→ **Material for this task**:
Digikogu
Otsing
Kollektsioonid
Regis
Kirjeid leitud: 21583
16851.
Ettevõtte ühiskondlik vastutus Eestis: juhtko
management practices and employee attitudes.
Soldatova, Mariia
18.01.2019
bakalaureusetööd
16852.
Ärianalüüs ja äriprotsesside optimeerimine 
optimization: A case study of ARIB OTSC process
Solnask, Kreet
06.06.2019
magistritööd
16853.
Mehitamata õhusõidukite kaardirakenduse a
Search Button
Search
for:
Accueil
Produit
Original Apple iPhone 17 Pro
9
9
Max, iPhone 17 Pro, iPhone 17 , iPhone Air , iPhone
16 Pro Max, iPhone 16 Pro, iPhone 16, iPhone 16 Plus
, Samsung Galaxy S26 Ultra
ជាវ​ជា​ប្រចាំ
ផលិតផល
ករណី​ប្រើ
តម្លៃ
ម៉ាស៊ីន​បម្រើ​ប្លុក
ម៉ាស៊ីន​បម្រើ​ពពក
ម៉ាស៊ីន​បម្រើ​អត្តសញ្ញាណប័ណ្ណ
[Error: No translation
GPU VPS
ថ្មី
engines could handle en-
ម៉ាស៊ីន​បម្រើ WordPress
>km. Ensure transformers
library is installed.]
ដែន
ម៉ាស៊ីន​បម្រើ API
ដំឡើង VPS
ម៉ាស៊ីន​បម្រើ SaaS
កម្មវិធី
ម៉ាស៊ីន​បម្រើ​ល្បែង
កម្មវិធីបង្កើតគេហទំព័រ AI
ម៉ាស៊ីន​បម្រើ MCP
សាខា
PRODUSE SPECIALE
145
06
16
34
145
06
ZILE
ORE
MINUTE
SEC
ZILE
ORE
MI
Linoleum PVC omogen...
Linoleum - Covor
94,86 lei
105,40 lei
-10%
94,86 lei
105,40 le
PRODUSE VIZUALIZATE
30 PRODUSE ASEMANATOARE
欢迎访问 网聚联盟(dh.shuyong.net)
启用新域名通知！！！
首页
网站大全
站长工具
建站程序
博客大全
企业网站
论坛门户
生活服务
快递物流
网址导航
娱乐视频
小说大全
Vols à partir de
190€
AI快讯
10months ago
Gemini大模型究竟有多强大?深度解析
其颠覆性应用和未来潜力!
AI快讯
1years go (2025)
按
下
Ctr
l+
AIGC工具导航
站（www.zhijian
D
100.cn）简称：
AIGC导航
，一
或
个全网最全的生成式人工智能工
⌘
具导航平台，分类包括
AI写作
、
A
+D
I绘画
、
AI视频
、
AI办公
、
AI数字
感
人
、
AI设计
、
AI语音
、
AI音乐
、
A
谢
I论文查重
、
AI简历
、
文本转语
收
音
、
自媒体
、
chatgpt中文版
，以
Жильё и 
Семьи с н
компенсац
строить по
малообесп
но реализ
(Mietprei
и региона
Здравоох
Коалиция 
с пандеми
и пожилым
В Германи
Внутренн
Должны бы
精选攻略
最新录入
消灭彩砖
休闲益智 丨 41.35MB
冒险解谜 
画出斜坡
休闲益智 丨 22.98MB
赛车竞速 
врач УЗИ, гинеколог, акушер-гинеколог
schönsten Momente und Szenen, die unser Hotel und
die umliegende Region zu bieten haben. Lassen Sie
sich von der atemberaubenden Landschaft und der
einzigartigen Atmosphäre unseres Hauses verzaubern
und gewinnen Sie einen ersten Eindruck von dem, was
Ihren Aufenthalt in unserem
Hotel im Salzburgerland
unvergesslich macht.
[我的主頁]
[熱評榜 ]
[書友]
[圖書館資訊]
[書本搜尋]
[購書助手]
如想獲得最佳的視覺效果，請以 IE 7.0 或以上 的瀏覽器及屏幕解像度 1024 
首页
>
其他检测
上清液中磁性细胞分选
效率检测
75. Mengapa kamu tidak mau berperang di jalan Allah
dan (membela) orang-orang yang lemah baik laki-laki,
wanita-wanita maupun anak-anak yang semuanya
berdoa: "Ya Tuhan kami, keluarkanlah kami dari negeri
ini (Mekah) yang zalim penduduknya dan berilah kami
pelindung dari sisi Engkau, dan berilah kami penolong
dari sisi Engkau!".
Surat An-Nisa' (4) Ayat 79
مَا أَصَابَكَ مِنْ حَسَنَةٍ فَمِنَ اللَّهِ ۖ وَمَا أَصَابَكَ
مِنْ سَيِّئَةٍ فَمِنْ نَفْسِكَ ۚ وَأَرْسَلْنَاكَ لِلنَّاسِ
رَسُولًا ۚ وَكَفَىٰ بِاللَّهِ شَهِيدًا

→ **Your goal**: The expected output is the exact run of lines from the line with "врач УЗИ, гинеколог, акушер-гинеколог" through the last line of the material above.

→ **Output for this exercise**:
врач УЗИ, гинеколог, акушер-гинеколог
schönsten Momente und Szenen, die unser Hotel und
die umliegende Region zu bieten haben. Lassen Sie
sich von der atemberaubenden Landschaft und der
einzigartigen Atmosphäre unseres Hauses verzaubern
und gewinnen Sie einen ersten Eindruck von dem, was
Ihren Aufenthalt in unserem
Hotel im Salzburgerland
unvergesslich macht.
[我的主頁]
[熱評榜 ]
[書友]
[圖書館資訊]
[書本搜尋]
[購書助手]
如想獲得最佳的視覺效果，請以 IE 7.0 或以上 的瀏覽器及屏幕解像度 1024 
首页
>
其他检测
上清液中磁性细胞分选
效率检测
75. Mengapa kamu tidak mau berperang di jalan Allah
dan (membela) orang-orang yang lemah baik laki-laki,
wanita-wanita maupun anak-anak yang semuanya
berdoa: "Ya Tuhan kami, keluarkanlah kami dari negeri
ini (Mekah) yang zalim penduduknya dan berilah kami
pelindung dari sisi Engkau, dan berilah kami penolong
dari sisi Engkau!".
Surat An-Nisa' (4) Ayat 79
مَا أَصَابَكَ مِنْ حَسَنَةٍ فَمِنَ اللَّهِ ۖ وَمَا أَصَابَكَ
مِنْ سَيِّئَةٍ فَمِنْ نَفْسِكَ ۚ وَأَرْسَلْنَاكَ لِلنَّاسِ
رَسُولًا ۚ وَكَفَىٰ بِاللَّهِ شَهِيدًا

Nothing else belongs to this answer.